Ik wilde mijn broedende duiven niet doen schrikken door te koude plastieken eieren onder hen te leggen.
Hoe zou ik kunsteitjes op 37 °C krijgen?
Simultaan dacht ik aan een mopje:
Er was eens een man, laten we hem gemakshalve Theofiel noemen.
Die liep steeds depressief rond, een beetje ‘Radio Deprimo’ dat we zeggen. Steeds neerslachtig, nooit gelukkig.
De reden was dat God hem te goed had geschapen. Theofiel had niet twee, maar drie testikels. Hij voelde zich daarom geen echte man.
Het was een psycholoog die op hem inpraatte. Theofiel voelde zich op den duur steeds beter en finaal beter dan een normale man.
Theofiel stapte na zijn laatste therapie meteen naar een café en vroeg twee pinten. Hij trakteerde fier een man aan de toog – laat ons zeggen Firmin – en begon een gesprek aan te knopen: “weet je… dat wij samen 5 ballen hebben“. Firmin antwoordde “Heb jij maar één bal misschien?“.

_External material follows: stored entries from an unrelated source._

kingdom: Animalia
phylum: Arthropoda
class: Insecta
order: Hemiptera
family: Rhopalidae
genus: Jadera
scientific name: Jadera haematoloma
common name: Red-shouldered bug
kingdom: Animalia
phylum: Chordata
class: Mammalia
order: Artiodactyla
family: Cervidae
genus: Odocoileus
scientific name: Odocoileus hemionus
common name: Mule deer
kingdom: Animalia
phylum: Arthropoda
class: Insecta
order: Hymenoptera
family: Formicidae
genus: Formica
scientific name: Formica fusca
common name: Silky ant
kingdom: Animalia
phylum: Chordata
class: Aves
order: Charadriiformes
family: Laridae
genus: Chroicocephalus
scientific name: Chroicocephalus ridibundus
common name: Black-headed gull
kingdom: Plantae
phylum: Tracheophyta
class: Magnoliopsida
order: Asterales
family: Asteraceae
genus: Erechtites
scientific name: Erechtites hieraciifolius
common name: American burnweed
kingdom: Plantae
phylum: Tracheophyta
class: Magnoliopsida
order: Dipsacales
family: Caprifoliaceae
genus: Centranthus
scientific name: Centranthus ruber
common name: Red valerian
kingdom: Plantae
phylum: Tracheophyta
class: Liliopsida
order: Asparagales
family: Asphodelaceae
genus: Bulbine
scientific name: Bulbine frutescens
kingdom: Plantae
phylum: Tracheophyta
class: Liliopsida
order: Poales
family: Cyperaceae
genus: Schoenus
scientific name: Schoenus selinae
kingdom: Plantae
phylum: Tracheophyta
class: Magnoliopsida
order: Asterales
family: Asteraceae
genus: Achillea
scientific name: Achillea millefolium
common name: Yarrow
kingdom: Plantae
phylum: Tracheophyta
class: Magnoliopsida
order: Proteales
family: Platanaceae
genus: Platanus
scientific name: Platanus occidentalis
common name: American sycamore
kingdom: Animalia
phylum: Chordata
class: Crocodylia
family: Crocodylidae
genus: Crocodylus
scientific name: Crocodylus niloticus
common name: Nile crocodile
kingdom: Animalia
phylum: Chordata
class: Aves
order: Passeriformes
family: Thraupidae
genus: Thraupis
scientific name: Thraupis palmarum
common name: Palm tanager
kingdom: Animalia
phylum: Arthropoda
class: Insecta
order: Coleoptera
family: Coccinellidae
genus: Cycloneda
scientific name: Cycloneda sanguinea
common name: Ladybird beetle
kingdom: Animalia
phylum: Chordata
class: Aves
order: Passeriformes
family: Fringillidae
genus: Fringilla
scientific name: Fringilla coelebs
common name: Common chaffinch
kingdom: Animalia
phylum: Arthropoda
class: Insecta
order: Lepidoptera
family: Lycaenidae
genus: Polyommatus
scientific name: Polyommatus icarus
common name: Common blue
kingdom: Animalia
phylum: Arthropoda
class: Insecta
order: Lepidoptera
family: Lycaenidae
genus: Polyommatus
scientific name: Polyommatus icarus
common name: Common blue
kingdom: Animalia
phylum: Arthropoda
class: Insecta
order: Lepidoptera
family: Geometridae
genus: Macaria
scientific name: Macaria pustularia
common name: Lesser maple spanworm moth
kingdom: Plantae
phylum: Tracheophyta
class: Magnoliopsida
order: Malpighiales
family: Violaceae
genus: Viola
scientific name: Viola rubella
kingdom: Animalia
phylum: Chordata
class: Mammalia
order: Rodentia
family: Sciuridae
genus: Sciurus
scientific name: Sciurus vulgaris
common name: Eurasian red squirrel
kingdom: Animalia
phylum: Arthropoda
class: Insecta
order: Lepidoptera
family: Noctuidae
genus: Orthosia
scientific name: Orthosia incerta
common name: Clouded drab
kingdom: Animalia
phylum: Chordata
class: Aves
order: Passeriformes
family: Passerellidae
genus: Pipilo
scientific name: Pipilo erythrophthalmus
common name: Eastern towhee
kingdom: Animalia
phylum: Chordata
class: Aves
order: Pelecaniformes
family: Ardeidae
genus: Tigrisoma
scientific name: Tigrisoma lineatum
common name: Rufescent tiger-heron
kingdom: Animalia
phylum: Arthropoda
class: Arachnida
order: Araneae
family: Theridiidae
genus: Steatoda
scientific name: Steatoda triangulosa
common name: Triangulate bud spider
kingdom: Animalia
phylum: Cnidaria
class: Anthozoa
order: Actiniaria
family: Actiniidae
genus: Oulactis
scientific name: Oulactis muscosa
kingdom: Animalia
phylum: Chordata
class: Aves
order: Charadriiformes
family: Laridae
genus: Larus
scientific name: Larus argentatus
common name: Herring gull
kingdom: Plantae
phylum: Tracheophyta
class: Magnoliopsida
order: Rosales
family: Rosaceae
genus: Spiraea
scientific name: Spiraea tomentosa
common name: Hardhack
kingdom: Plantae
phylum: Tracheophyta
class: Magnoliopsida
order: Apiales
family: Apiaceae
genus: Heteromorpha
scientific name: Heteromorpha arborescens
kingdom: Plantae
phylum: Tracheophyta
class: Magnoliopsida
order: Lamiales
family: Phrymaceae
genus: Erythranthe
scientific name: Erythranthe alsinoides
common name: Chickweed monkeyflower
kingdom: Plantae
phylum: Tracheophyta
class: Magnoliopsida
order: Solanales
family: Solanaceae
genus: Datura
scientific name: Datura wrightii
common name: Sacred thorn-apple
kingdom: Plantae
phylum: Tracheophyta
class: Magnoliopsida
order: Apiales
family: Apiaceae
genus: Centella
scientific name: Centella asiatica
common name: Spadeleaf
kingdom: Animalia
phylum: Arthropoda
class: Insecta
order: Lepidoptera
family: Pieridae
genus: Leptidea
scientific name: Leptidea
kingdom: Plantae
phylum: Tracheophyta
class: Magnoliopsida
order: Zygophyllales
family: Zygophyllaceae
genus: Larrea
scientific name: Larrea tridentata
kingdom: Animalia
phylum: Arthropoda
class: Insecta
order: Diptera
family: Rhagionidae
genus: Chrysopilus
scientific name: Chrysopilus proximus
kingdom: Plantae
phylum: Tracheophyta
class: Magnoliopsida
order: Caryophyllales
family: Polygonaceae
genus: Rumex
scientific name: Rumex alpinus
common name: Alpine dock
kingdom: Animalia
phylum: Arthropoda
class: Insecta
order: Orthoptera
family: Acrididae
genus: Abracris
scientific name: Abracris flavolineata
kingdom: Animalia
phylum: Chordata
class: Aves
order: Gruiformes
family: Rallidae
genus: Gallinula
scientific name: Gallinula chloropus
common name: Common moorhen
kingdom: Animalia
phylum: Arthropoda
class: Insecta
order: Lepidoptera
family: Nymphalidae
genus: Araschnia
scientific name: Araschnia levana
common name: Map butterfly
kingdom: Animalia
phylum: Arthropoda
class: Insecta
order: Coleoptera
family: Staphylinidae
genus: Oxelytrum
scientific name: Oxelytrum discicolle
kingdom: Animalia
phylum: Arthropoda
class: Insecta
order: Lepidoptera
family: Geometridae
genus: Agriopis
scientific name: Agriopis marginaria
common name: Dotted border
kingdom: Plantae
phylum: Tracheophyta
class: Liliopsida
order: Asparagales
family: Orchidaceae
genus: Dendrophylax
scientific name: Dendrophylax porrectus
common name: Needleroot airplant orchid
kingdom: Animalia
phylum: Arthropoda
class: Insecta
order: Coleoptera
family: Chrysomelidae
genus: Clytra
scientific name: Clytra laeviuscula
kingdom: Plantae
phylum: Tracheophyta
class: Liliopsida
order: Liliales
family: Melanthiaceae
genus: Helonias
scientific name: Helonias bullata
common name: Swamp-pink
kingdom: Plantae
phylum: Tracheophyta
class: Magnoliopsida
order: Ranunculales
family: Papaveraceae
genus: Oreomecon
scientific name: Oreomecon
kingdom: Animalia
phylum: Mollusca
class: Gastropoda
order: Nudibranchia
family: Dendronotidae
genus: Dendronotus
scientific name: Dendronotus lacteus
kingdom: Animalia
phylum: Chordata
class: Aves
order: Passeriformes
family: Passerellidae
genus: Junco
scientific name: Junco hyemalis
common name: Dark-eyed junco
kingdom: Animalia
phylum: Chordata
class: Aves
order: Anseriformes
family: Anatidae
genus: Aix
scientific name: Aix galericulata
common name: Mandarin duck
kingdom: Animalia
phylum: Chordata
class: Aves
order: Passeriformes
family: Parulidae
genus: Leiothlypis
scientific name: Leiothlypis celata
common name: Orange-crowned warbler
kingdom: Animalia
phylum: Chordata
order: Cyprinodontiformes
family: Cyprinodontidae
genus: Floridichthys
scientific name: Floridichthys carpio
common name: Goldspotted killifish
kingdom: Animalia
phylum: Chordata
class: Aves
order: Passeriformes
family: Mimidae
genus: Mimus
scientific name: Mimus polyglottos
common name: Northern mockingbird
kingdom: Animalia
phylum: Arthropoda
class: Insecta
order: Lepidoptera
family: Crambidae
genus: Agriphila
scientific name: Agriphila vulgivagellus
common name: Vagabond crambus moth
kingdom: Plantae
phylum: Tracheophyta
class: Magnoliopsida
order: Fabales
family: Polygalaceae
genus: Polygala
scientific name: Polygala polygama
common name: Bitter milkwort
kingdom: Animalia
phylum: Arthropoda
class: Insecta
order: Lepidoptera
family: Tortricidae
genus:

Ik had er niet aan gedacht dat ik die plastieken eitjes ook kon opwarmen in het nieuwe broedmachientje. Foert… En trouwens, het machientje leverde niet het gewenste resultaat.
Nog wat feedback van een ervaringsdeskundige:
– De Björn Borg boxershorts zijn ideaal. Ze hebben nauw aansluitende broekspijpjes.
– In het begin is het een beetje raar, maar ik weet tenminste hoe het voelt bij Firmin.
man, man, man, miserie met de duiven…
dit zag ik niet in jou Gerdi, maar chapeau; echte dierenvriend!